Community mobilizes to honor Vietnam casualty; Quarter-century after leaving town, soldier is remembered today


RISING SUN -- Gregory S. Copenhaver, a wide-eyed high-school graduate, set off from here in August 1974 to fight in Vietnam. Yesterday, his remains lay in a flag-wrapped casket, sitting inside a funeral home in this tiny Cecil County town.

Rising Sun hasn't had practice welcoming home war heroes -- at least not recently. But this community of 1,300 has mobilized to pay tribute.

The soldier was killed in the line of duty in 1975, but was listed as missing in action until his remains were identified through DNA testing this month.

Members of the Rising Sun High School Class of 1974 have contacted nearly all of their 144 classmates, urging them to attend a military funeral this morning.

Veterans from the Jerry Skrivanek VFW Post 8185 in Port Deposit are planning to turn out. Some say seeing a fellow Vietnam soldier honored will help them forget how they were treated after returning home in the 1970s.

"It's an opportunity to come home themselves, vicariously," said Steven Fayer, the local VFW's service officer, who is responsible for counseling veterans and their families. "It's providing, for some, the kind of homecoming they were deprived of."

And the Rev. Mack Arnold Sr. is preparing a sermon for today's 11 a.m. service. Twenty-five years ago at Porter's Grove Missionary Baptist Church -- whose motto is "where everybody is somebody" -- Arnold led the first service honoring Copenhaver.

"After 25 years, you forget a lot," said Arnold, who in his 27 years as pastor at Porter's Grove has never officiated at two memorial services for the same person. "I'll talk about the kind of person he was, what his teachers thought of him and how he was a fast learner."

Ten months after enlisting with a recruiter at Rising Sun High School, the 19-year-old Marine rifleman was killed when his helicopter plunged into the Gulf of Thailand. Copenhaver was one of about 250 soldiers sent on an ill-fated mission to rescue the SS Mayaguez, an American merchant ship captured by Cambodian rebels.

Copenhaver was missing for a quarter century, and his mother, his friends and this town had long tried to put the tragedy behind them. That was until May 18, when the Department of Defense announced it had positively identified Copenhaver's skeletal remains at a lab in Honolulu, and was sending them home.

Painful memories

Copenhaver's 69-year-old mother, who lives in Delaware, was at first reluctant to hold another service for her son, who was nicknamed "Frog" by friends, loved motorcycles and dreamed of a military career. She wondered about digging up memories that are mostly painful -- like that of uniformed military officers approaching her house in 1975 to give her news of her son, and her screams from the stairwell when she spotted them.

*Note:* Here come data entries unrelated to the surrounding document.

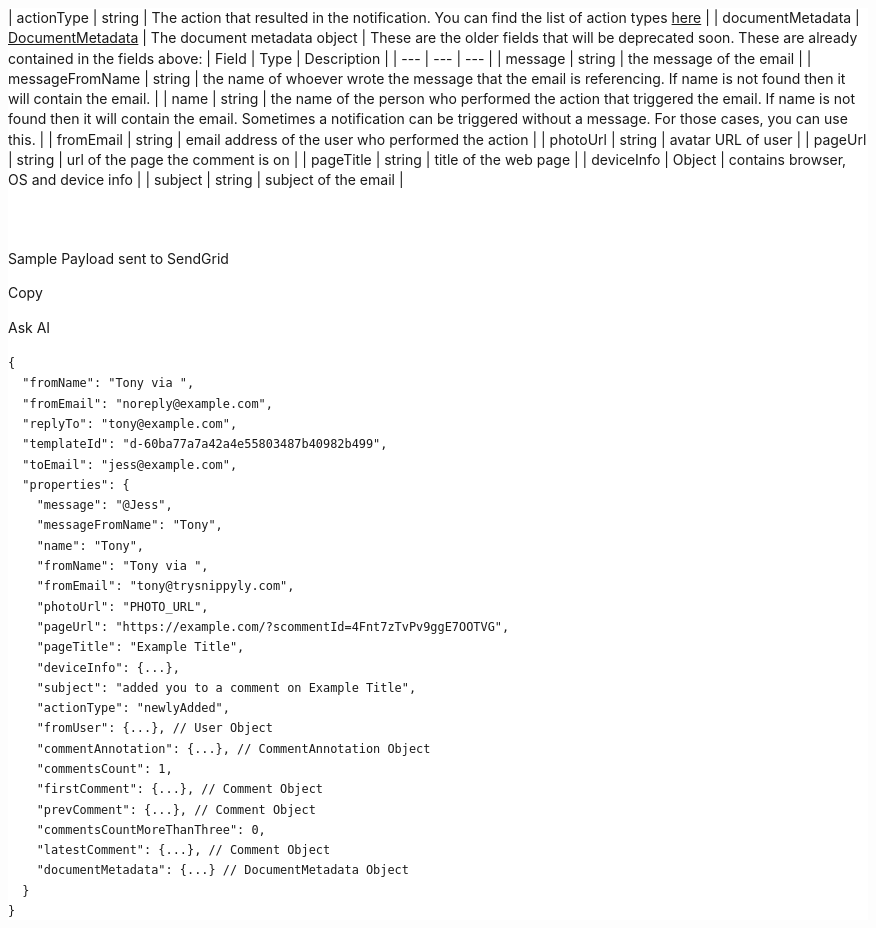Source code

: | actionType | string | The action that resulted in the notification. You can find the list of action types [here](https://docs.velt.dev/webhooks/basic#list-of-action-types) |
| documentMetadata | [DocumentMetadata](https://docs.velt.dev/api-reference/sdk/models/data-models#documentmetadata) | The document metadata object |
These are the older fields that will be deprecated soon. These are already contained in the fields above:
| Field | Type | Description |
| --- | --- | --- |
| message | string | the message of the email |
| messageFromName | string | the name of whoever wrote the message that the email is referencing. If name is not found then it will contain the email. |
| name | string | the name of the person who performed the action that triggered the email. If name is not found then it will contain the email. Sometimes a notification can be triggered without a message. For those cases, you can use this. |
| fromEmail | string | email address of the user who performed the action |
| photoUrl | string | avatar URL of user |
| pageUrl | string | url of the page the comment is on |
| pageTitle | string | title of the web page |
| deviceInfo | Object | contains browser, OS and device info |
| subject | string | subject of the email |

#### [​](https://docs.velt.dev/async-collaboration/comments/notifications#sample-payload-sent-to-sendgrid)

Sample Payload sent to SendGrid

Copy

Ask AI

```
{
  "fromName": "Tony via ",
  "fromEmail": "noreply@example.com", 
  "replyTo": "tony@example.com",
  "templateId": "d-60ba77a7a42a4e55803487b40982b499",
  "toEmail": "jess@example.com",
  "properties": {
    "message": "@Jess",
    "messageFromName": "Tony",
    "name": "Tony",
    "fromName": "Tony via ",
    "fromEmail": "tony@trysnippyly.com",
    "photoUrl": "PHOTO_URL",
    "pageUrl": "https://example.com/?scommentId=4Fnt7zTvPv9ggE7OOTVG",
    "pageTitle": "Example Title", 
    "deviceInfo": {...},
    "subject": "added you to a comment on Example Title",
    "actionType": "newlyAdded",
    "fromUser": {...}, // User Object
    "commentAnnotation": {...}, // CommentAnnotation Object
    "commentsCount": 1,
    "firstComment": {...}, // Comment Object
    "prevComment": {...}, // Comment Object
    "commentsCountMoreThanThree": 0,
    "latestComment": {...}, // Comment Object
    "documentMetadata": {...} // DocumentMetadata Object
  }
}
```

"Everybody has slowly put this down," said Mills. "Nobody dreamed it would go this far. Now it's all coming back again."

A generation of support

Mills also wondered how many people would show up this weekend to honor Copenhaver.

Bill Meehan answered that question.

Meehan, 44, who graduated with Copenhaver, read about Mills' hesitation in a local newspaper.

"I felt like she thought nobody cared, that nobody was out there from his generation," he said. "I thought I'd get the word out."

Meehan planned to reach all classmates who live within driving distance -- about 80 percent of the class, he said -- to tell them about Copenhaver's service.

"I know people always say nice things after you're dead," said Meehan, who lives in Rising Sun. "But I really think he was the kind of person who was genuine, who didn't have a problem with anybody."

Small town unchanged

Copenhaver's casket arrived at Philadelphia International Airport Thursday morning. The hearse drove it to R.T. Foard Funeral Home just off Main Street in Rising Sun.

Copenhaver is listed as being from Port Deposit -- he grew up there -- but attended church and school in Rising Sun, a town that residents say has changed little in 25 years.

It's the kind of town where, on its face, nothing seems special. Then again, if you're looking for quintessential small-town America, it all does -- the mom-and-pop hardware store, the Steak-and-Shake restaurant, the single traffic light.

Copenhaver becomes the fifth resident of Rising Sun, Port Deposit and Perryville, another nearby community, to have been killed in Vietnam. Altogether, 15 Cecil County residents and 1,014 Marylanders died in the conflict.

Another 2,022 Americans are still listed as missing in action.

Sun staff researchers Dee Lyon and Jean Packard contributed to this article.